| Document excerpt |
== Segment start ==

The change of US strategy in the Middle East

Originally published in the Arab daily newspaper “Al-Quds Al-Arabi”, issue 9028, p. 21, on Feb. 1, 2018

It is important for us as researchers in political affairs to re-read the American scene, especially its strategy. This strategy has always been prepared by the State Department, the Department of Defense and the CIA to reach the White House table, which in turn gave approval on the principle of full confidence in the plans of these sections. However, this concept has changed and things have gone out of consistency on behalf of the White House. It is within the administration of Barack Obama that moved towards absurdity and randomness in the current situation led by Trump.

The Middle East has been and continues to be a source of great importance for successive US administrations, which in turn have set up offices and research centers to read the developments of this region and determine the best strategies to deal with them. If you want to determine the power of the American administrations and the mentality of each one, you should put not other region than the Middle East under the microscope.

In 1982, former Lebanese president Camille Chamoun was asked about the possibility of dividing Lebanon after the Israeli invasion. “Look at Iraq, if the plan is to divide the region, it will start from there,” he said. It is well known that the concept of the “New Middle East” presented by leading American figures, led by Colin Powell and Condoleezza Rice, served as a compass for the administration of the Middle East in order to generally reorder it in the 1990s.

== Segment end ==

| Recorded data |
== Segment start ==

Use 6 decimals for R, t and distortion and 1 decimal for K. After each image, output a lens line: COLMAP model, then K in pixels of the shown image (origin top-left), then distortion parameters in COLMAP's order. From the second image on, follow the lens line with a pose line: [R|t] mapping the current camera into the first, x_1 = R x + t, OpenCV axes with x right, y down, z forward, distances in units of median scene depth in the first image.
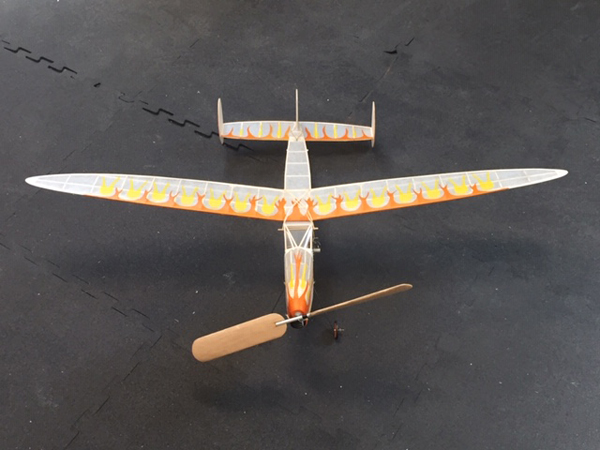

== Segment end ==

Reproduce the article above on the change of US strategy in the Middle East in full, word for word, from its title through its final sentence.

| Exercise output |
The change of US strategy in the Middle East

Originally published in the Arab daily newspaper “Al-Quds Al-Arabi”, issue 9028, p. 21, on Feb. 1, 2018

It is important for us as researchers in political affairs to re-read the American scene, especially its strategy. This strategy has always been prepared by the State Department, the Department of Defense and the CIA to reach the White House table, which in turn gave approval on the principle of full confidence in the plans of these sections. However, this concept has changed and things have gone out of consistency on behalf of the White House. It is within the administration of Barack Obama that moved towards absurdity and randomness in the current situation led by Trump.

The Middle East has been and continues to be a source of great importance for successive US administrations, which in turn have set up offices and research centers to read the developments of this region and determine the best strategies to deal with them. If you want to determine the power of the American administrations and the mentality of each one, you should put not other region than the Middle East under the microscope.

In 1982, former Lebanese president Camille Chamoun was asked about the possibility of dividing Lebanon after the Israeli invasion. “Look at Iraq, if the plan is to divide the region, it will start from there,” he said. It is well known that the concept of the “New Middle East” presented by leading American figures, led by Colin Powell and Condoleezza Rice, served as a compass for the administration of the Middle East in order to generally reorder it in the 1990s.